> [DATA SHOWN]
------------------------------------------------
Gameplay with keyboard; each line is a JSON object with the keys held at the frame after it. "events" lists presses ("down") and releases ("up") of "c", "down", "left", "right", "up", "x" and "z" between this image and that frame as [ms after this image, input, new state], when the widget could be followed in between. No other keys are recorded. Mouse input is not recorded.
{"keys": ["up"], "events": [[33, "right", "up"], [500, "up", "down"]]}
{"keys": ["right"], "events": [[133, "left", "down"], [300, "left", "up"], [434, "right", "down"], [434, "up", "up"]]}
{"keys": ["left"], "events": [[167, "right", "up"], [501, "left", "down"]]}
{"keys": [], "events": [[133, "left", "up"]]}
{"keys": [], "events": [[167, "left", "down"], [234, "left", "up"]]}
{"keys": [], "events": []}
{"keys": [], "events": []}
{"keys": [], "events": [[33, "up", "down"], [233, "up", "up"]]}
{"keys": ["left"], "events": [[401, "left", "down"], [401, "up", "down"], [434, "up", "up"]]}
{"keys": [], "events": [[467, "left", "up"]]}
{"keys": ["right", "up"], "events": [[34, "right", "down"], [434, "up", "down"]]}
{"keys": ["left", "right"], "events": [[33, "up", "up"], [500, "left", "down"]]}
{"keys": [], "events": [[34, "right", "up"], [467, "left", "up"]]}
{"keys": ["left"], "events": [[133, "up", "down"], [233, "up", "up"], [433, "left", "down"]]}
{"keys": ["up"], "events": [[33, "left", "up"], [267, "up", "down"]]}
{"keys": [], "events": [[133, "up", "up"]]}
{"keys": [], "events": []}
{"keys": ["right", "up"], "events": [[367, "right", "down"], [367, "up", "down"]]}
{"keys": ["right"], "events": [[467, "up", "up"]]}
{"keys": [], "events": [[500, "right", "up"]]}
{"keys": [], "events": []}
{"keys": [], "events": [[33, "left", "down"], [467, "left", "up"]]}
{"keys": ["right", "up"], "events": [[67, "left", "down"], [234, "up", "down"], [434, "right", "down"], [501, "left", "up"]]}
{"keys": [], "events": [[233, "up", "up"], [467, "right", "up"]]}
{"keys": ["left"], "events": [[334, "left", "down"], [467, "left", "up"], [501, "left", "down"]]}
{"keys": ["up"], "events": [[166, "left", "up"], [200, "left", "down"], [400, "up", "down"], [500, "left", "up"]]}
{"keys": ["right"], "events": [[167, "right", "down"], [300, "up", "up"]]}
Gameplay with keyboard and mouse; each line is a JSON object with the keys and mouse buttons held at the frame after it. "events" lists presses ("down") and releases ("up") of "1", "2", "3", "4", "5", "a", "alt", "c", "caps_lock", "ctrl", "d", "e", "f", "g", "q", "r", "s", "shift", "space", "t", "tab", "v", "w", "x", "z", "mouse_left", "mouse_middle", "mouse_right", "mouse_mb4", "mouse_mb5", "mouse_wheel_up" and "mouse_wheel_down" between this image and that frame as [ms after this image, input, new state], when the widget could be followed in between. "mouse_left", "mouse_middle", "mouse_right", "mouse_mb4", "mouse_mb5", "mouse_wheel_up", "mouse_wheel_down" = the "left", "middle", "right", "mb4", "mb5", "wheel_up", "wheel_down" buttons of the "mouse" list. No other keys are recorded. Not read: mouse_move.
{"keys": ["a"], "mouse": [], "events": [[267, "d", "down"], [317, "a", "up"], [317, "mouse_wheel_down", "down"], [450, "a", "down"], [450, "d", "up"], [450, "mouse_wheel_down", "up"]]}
------------------------------------------------
> [EXERCISE INSTRUCTIONS]
Each record above should be repeated exactly.

> [PROBLEM SOLUTION]
Gameplay with keyboard; each line is a JSON object with the keys held at the frame after it. "events" lists presses ("down") and releases ("up") of "c", "down", "left", "right", "up", "x" and "z" between this image and that frame as [ms after this image, input, new state], when the widget could be followed in between. No other keys are recorded. Mouse input is not recorded.
{"keys": ["up"], "events": [[33, "right", "up"], [500, "up", "down"]]}
{"keys": ["right"], "events": [[133, "left", "down"], [300, "left", "up"], [434, "right", "down"], [434, "up", "up"]]}
{"keys": ["left"], "events": [[167, "right", "up"], [501, "left", "down"]]}
{"keys": [], "events": [[133, "left", "up"]]}
{"keys": [], "events": [[167, "left", "down"], [234, "left", "up"]]}
{"keys": [], "events": []}
{"keys": [], "events": []}
{"keys": [], "events": [[33, "up", "down"], [233, "up", "up"]]}
{"keys": ["left"], "events": [[401, "left", "down"], [401, "up", "down"], [434, "up", "up"]]}
{"keys": [], "events": [[467, "left", "up"]]}
{"keys": ["right", "up"], "events": [[34, "right", "down"], [434, "up", "down"]]}
{"keys": ["left", "right"], "events": [[33, "up", "up"], [500, "left", "down"]]}
{"keys": [], "events": [[34, "right", "up"], [467, "left", "up"]]}
{"keys": ["left"], "events": [[133, "up", "down"], [233, "up", "up"], [433, "left", "down"]]}
{"keys": ["up"], "events": [[33, "left", "up"], [267, "up", "down"]]}
{"keys": [], "events": [[133, "up", "up"]]}
{"keys": [], "events": []}
{"keys": ["right", "up"], "events": [[367, "right", "down"], [367, "up", "down"]]}
{"keys": ["right"], "events": [[467, "up", "up"]]}
{"keys": [], "events": [[500, "right", "up"]]}
{"keys": [], "events": []}
{"keys": [], "events": [[33, "left", "down"], [467, "left", "up"]]}
{"keys": ["right", "up"], "events": [[67, "left", "down"], [234, "up", "down"], [434, "right", "down"], [501, "left", "up"]]}
{"keys": [], "events": [[233, "up", "up"], [467, "right", "up"]]}
{"keys": ["left"], "events": [[334, "left", "down"], [467, "left", "up"], [501, "left", "down"]]}
{"keys": ["up"], "events": [[166, "left", "up"], [200, "left", "down"], [400, "up", "down"], [500, "left", "up"]]}
{"keys": ["right"], "events": [[167, "right", "down"], [300, "up", "up"]]}
Gameplay with keyboard and mouse; each line is a JSON object with the keys and mouse buttons held at the frame after it. "events" lists presses ("down") and releases ("up") of "1", "2", "3", "4", "5", "a", "alt", "c", "caps_lock", "ctrl", "d", "e", "f", "g", "q", "r", "s", "shift", "space", "t", "tab", "v", "w", "x", "z", "mouse_left", "mouse_middle", "mouse_right", "mouse_mb4", "mouse_mb5", "mouse_wheel_up" and "mouse_wheel_down" between this image and that frame as [ms after this image, input, new state], when the widget could be followed in between. "mouse_left", "mouse_middle", "mouse_right", "mouse_mb4", "mouse_mb5", "mouse_wheel_up", "mouse_wheel_down" = the "left", "middle", "right", "mb4", "mb5", "wheel_up", "wheel_down" buttons of the "mouse" list. No other keys are recorded. Not read: mouse_move.
{"keys": ["a"], "mouse": [], "events": [[267, "d", "down"], [317, "a", "up"], [317, "mouse_wheel_down", "down"], [450, "a", "down"], [450, "d", "up"], [450, "mouse_wheel_down", "up"]]}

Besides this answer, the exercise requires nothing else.